[Source: East Anglian Daily Times]

A scheme collecting fresh drain water which would otherwise be lost to the sea has so far harvested 800,000 tonnes to irrigate fields on the Suffolk coast.

A range of national organisations visited Felixstowe Hydrocycle on June 9/10 to see the pump system divert drainage water into a series of 14 farm reservoirs belonging to six farmers. As well as providing local landowners with valuable water to irrigate their crops, it also helps conserve the salt marsh near Kingsfleet on the Suffolk coast.

Local farmers and landowners were also at the event, where they heard first-hand from the operators and those farmers benefiting from the scheme.

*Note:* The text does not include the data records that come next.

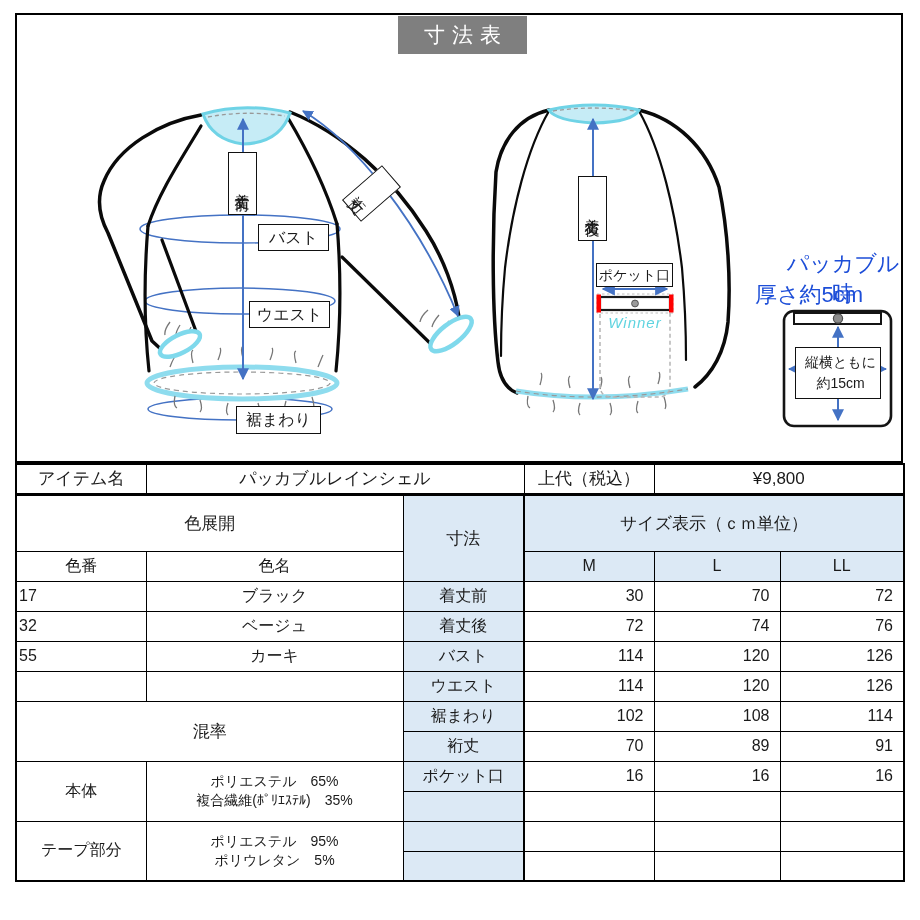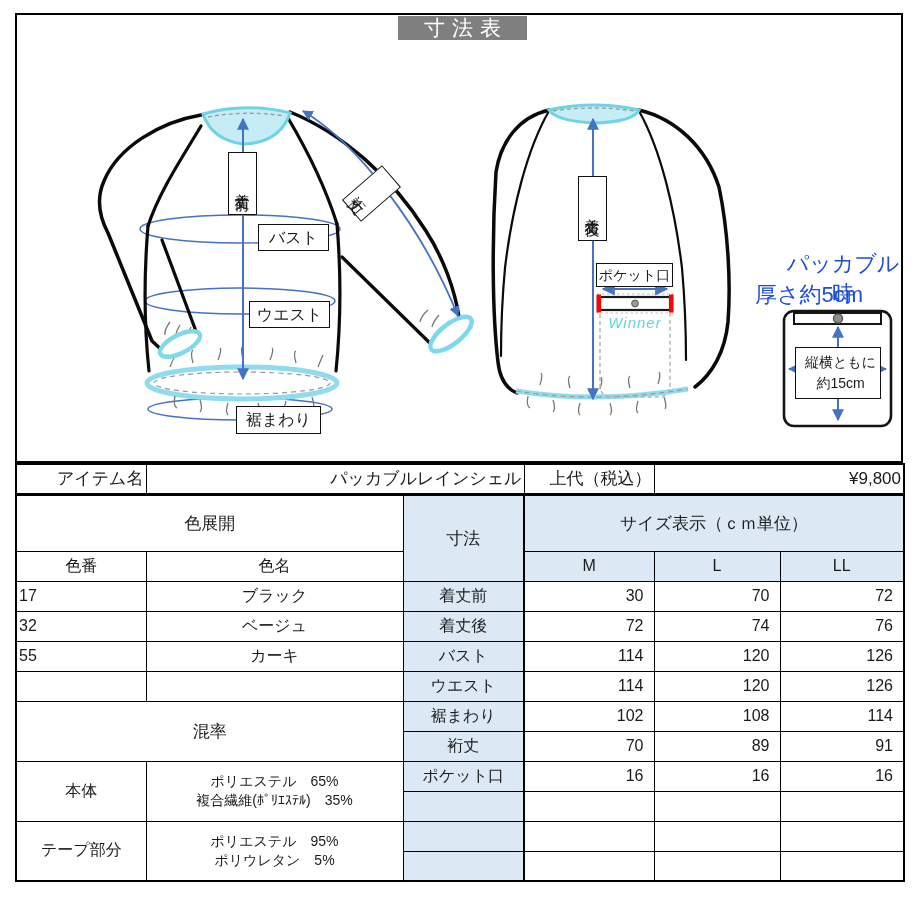--- a/index.html
+++ b/index.html
@@ -8,7 +8,7 @@
   
   #draw-box{position:absolute;left:15px;top:13px;width:884px;height:446px;
             border:2px solid #000;background:#fff;}
-  #title-box{position:absolute;left:398px;top:16px;width:129px;height:24px;
+  #title-box{position:absolute;left:398px;top:16px;width:129px;height:38px;
              background:#7f7f7f;color:#fff;display:flex;align-items:center;justify-content:center;
              font-size:21px;letter-spacing:7px;padding-left:7px;box-sizing:border-box;}
   #diagram-svg{position:absolute;left:0;top:0;width:920px;height:465px;}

It is hoped other farmers in Suffolk, the UK and Europe will be inspired to set up similar systems. The pilot was by FRESH4Cs, a joint UK, Belgian and Dutch project backed by the European Union.

The two-day outing was organised by Suffolk County Council, which worked with key partners the Environment Agency and University of East Anglia on the project.

Andrew Williams, director of Home Farm Nacton – one of the beneficiaries of the Hydrocycle scheme – said:

“The attraction of this project was affordable and sustainable water. All the landowners are of a similar mindset, they understand that we’ve all got to get our share of this water. It’s a project for the future, but even last year when water was pumped into us as our reservoirs went down, it gives you the confidence that you can get through the season and give the crops everything they need – it’s already been extremely beneficial.”

John Patrick, managing director of Felixstowe Hydrocycle Ltd, said:

“Simply what we’re doing is putting water back in the ground. If we’re in a position nationally, where our ground water is getting depleted, logically there must be quite a lot of space underground. Farmers need somewhere to store water over the winter, until they irrigate in the summer. Traditionally people build above-ground reservoirs to do that, but they’re costly, unsightly and have archaeological and planning restrictions. So we thought why not explore a means of just putting water back in the ground where there’s space.”

Local county councillor Steve Wiles said he was “extremely proud” that Suffolk and the council had taken a national lead with the environmentally-friendly project.

“Our region is a dry place and already faces challenges with its water supply – it’s estimated that by 2050 we’ll need to double our supply if we continue to use water at the current rate. Any way that we can conserve water is crucial and if we can do this while supporting our farmers and landowners, then it reaffirms Suffolk’s importance to providing for the UK,” he said.

“Sustainable projects like this really do confirm how Suffolk can be the greenest county.”

The Felixstowe scheme is one of only four being trialled across Europe, overseen by FRESH4Cs, a cooperation project between 10 UK, Belgian and Dutch partners. FRESH4Cs has received funding from the Interreg 2 Seas programme 2014-2020 co-funded by the European Regional Development Fund.

The drainage water is sourced from the Kingsfleet near Felixstowe and travels along a 12km pipeline to local farms where it is stored in existing reservoirs ready for irrigation. The pipeline route has been carefully plotted to avoid areas of conservation and archaeological sites.

FRESH4Cs lead Bastian Notebaert said the project had the potential to change the way we use our freshwater supplies and would particularly benefit farmers and their communities.

“We aim to provide sustainable freshwater supplies to coastal areas across Europe by trialling schemes, such as this one in Felixstowe. I’d like to thank all the partners in Suffolk for embracing this innovation and being part of something ground-breaking for our natural environment and for future generations.”